Diplomats and military officers told Reuters that intelligence shows Hanoi has shipped the launchers from the Vietnamese mainland into position on five bases in the Spratly islands in recent months, a move likely to raise tensions with Beijing.
The launchers have been hidden from aerial surveillance and they have yet to be armed, but could be made operational with rocket artillery rounds within two or three days, according to the three sources. More here from BusinessInsider.
Photos suggest China built reinforced hangars on disputed islands: CSIS
Reuters: Satellite photographs taken in late July show China appears to have built reinforced aircraft hangars on its holdings in disputed South China Sea islands, a Washington-based research group said.
The hangars on Fiery Cross, Subi and Mischief Reefs in the Spratly islands have room for any fighter jet in the Chinese air force, the Center for Strategic and International Studies (CSIS) said in a report on the photographs.

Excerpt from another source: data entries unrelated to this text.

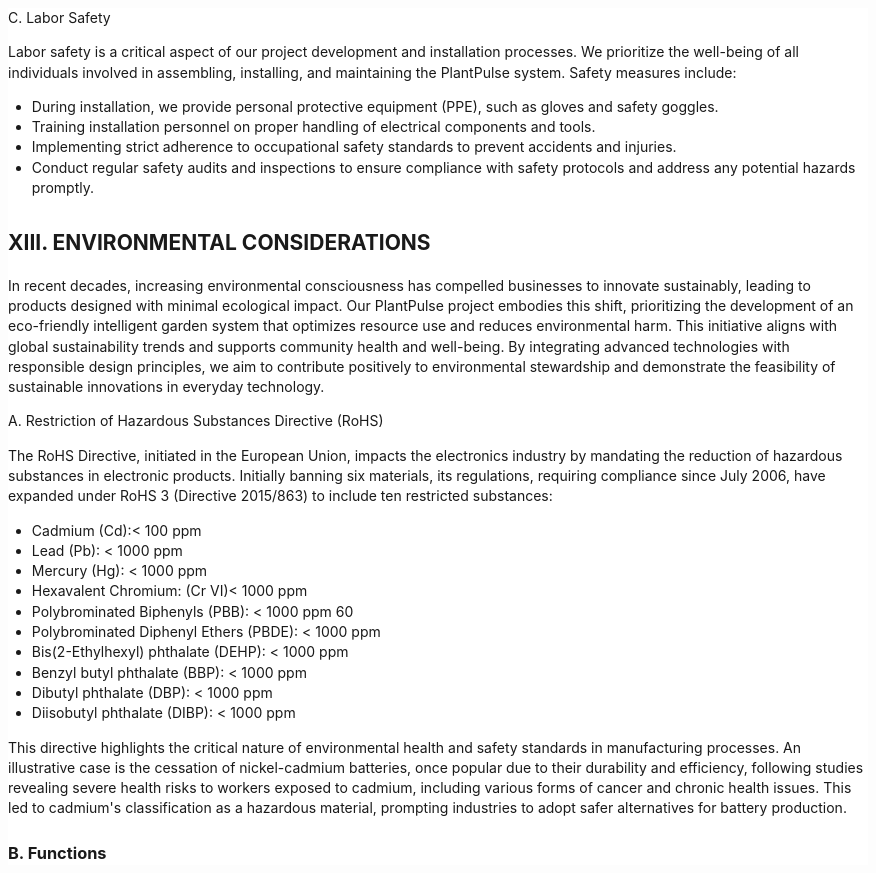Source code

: C. Labor Safety

Labor safety is a critical aspect of our project development and installation processes. We
prioritize the well-being of all individuals involved in assembling, installing, and maintaining the
PlantPulse system. Safety measures include:

- During installation, we provide personal protective equipment (PPE), such as gloves and
    safety goggles.
- Training installation personnel on proper handling of electrical components and tools.
- Implementing strict adherence to occupational safety standards to prevent accidents and
    injuries.
- Conduct regular safety audits and inspections to ensure compliance with safety protocols
    and address any potential hazards promptly.


## XIII. ENVIRONMENTAL CONSIDERATIONS

In recent decades, increasing environmental consciousness has compelled businesses to
innovate sustainably, leading to products designed with minimal ecological impact. Our PlantPulse
project embodies this shift, prioritizing the development of an eco-friendly intelligent garden
system that optimizes resource use and reduces environmental harm. This initiative aligns with
global sustainability trends and supports community health and well-being. By integrating
advanced technologies with responsible design principles, we aim to contribute positively to
environmental stewardship and demonstrate the feasibility of sustainable innovations in everyday
technology.

A. Restriction of Hazardous Substances Directive (RoHS)

The RoHS Directive, initiated in the European Union, impacts the electronics industry by
mandating the reduction of hazardous substances in electronic products. Initially banning six
materials, its regulations, requiring compliance since July 2006, have expanded under RoHS 3
(Directive 2015/863) to include ten restricted substances:

- Cadmium (Cd):< 100 ppm
- Lead (Pb): < 1000 ppm
- Mercury (Hg): < 1000 ppm
- Hexavalent Chromium: (Cr VI)< 1000 ppm
- Polybrominated Biphenyls (PBB): < 1000 ppm 60
- Polybrominated Diphenyl Ethers (PBDE): < 1000 ppm
- Bis(2-Ethylhexyl) phthalate (DEHP): < 1000 ppm
- Benzyl butyl phthalate (BBP): < 1000 ppm
- Dibutyl phthalate (DBP): < 1000 ppm
- Diisobutyl phthalate (DIBP): < 1000 ppm


This directive highlights the critical nature of environmental health and safety standards in
manufacturing processes. An illustrative case is the cessation of nickel-cadmium batteries, once
popular due to their durability and efficiency, following studies revealing severe health risks to
workers exposed to cadmium, including various forms of cancer and chronic health issues. This
led to cadmium's classification as a hazardous material, prompting industries to adopt safer
alternatives for battery production.

### B. Functions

The images have emerged about a month after an international court in The Hague ruled against China’s claims in the resource-rich area, a decision rejected by Beijing. China claims most of the South China Sea, through which $5 trillion in ship-borne trade passes every year. The Philippines, Vietnam, Malaysia, Taiwan and Brunei have overlapping claims.
The United States has urged China and other claimants not to militarize their holdings in the South China Sea.

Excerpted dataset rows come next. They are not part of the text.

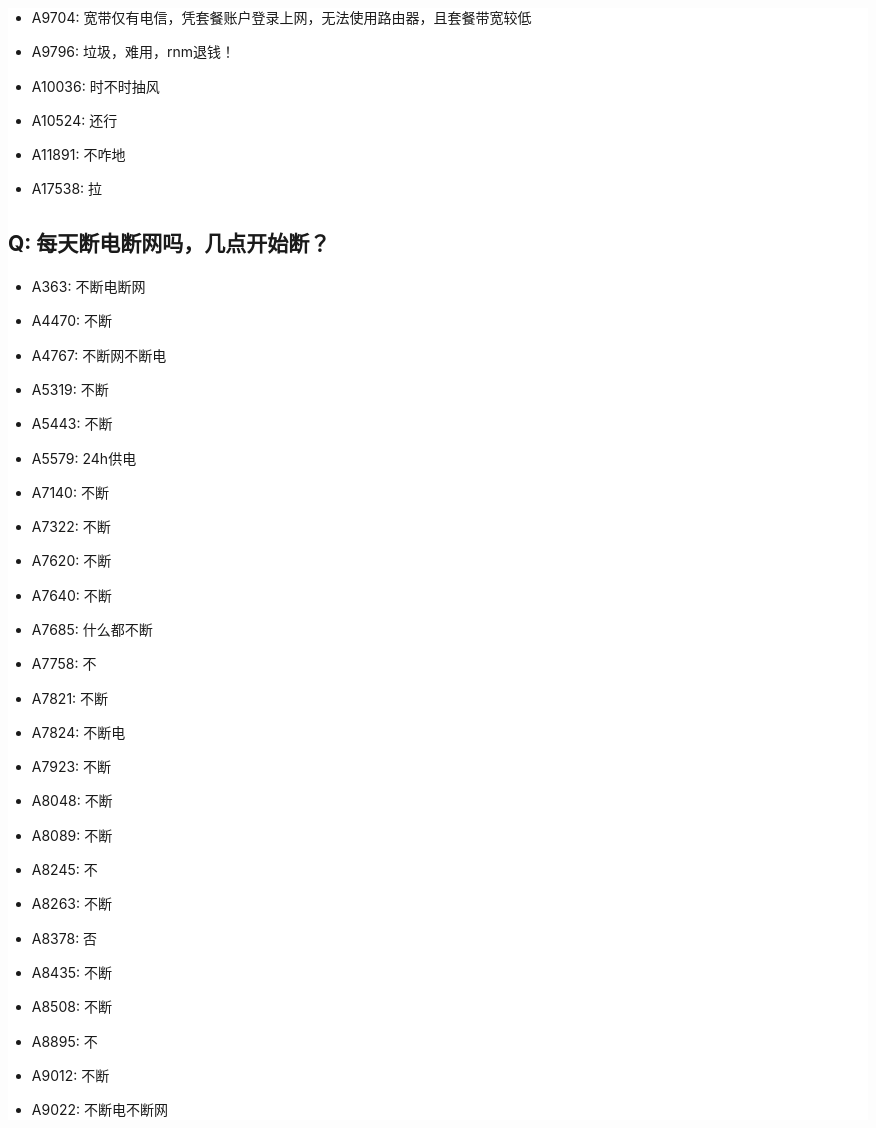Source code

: - A9704: 宽带仅有电信，凭套餐账户登录上网，无法使用路由器，且套餐带宽较低

- A9796: 垃圾，难用，rnm退钱！

- A10036: 时不时抽风

- A10524: 还行

- A11891: 不咋地

- A17538: 拉

## Q: 每天断电断网吗，几点开始断？

- A363: 不断电断网

- A4470: 不断

- A4767: 不断网不断电

- A5319: 不断

- A5443: 不断

- A5579: 24h供电

- A7140: 不断

- A7322: 不断

- A7620: 不断

- A7640: 不断

- A7685: 什么都不断

- A7758: 不

- A7821: 不断

- A7824: 不断电

- A7923: 不断

- A8048: 不断

- A8089: 不断

- A8245: 不

- A8263: 不断

- A8378: 否

- A8435: 不断

- A8508: 不断

- A8895: 不

- A9012: 不断

- A9022: 不断电不断网
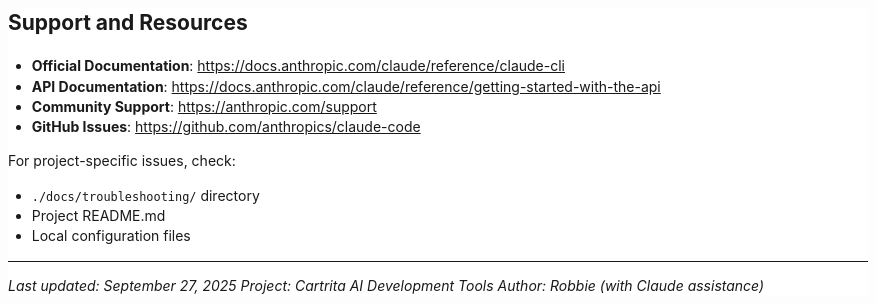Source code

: 
## Support and Resources

- **Official Documentation**: https://docs.anthropic.com/claude/reference/claude-cli
- **API Documentation**: https://docs.anthropic.com/claude/reference/getting-started-with-the-api
- **Community Support**: https://anthropic.com/support
- **GitHub Issues**: https://github.com/anthropics/claude-code

For project-specific issues, check:
- `./docs/troubleshooting/` directory
- Project README.md
- Local configuration files

---

*Last updated: September 27, 2025*
*Project: Cartrita AI Development Tools*
*Author: Robbie (with Claude assistance)*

CSIS said that apart from a brief visit to Fiery Cross Reef by a military transport plane earlier in the year, “there is no evidence that Beijing has deployed military aircraft to these outposts.”
The rapid construction of the hangars, however, “indicates that this is likely to change.”
A U.S. defense official, speaking on condition of anonymity, said it was unlikely the hangers would be used for civilian purposes.
“It’s not like the hangers are for mail planes, they are likely for jets,” the official said.
The official added, however, that the Chinese move was seen as skirting around the line rather than crossing it, and there would be increased concern if China actually moved in military aircraft and started using a reef as a forward operating base.
China has repeatedly denied doing so and has in turn criticized U.S. patrols and exercises for ramping up tensions.
“China has indisputable sovereignty over the Spratly islands and nearby waters,” China’s Defence Ministry said in a faxed response to a request for comment on Tuesday.
“China has said many times, construction on the Spratly islands and reefs is multipurpose, mixed, and with the exception of necessary military defensive requirements, are more for serving all forms of civil needs.”
The hangars all show signs of structural strengthening, CSIS said. The new images were first reported by the New York Times.
Other facilities including unidentified towers and hexagonal structures have also been built on the islets in recent months, CSIS said.
Ties around the region have been strained in the lead-up to and since The Hague ruling.
China has sent bombers and fighter jets on combat patrols near the contested South China Sea islands, state media reported on Saturday. Japan has complained about what it has said were multiple intrusions into its territorial waters around another group of islands in the East China Sea.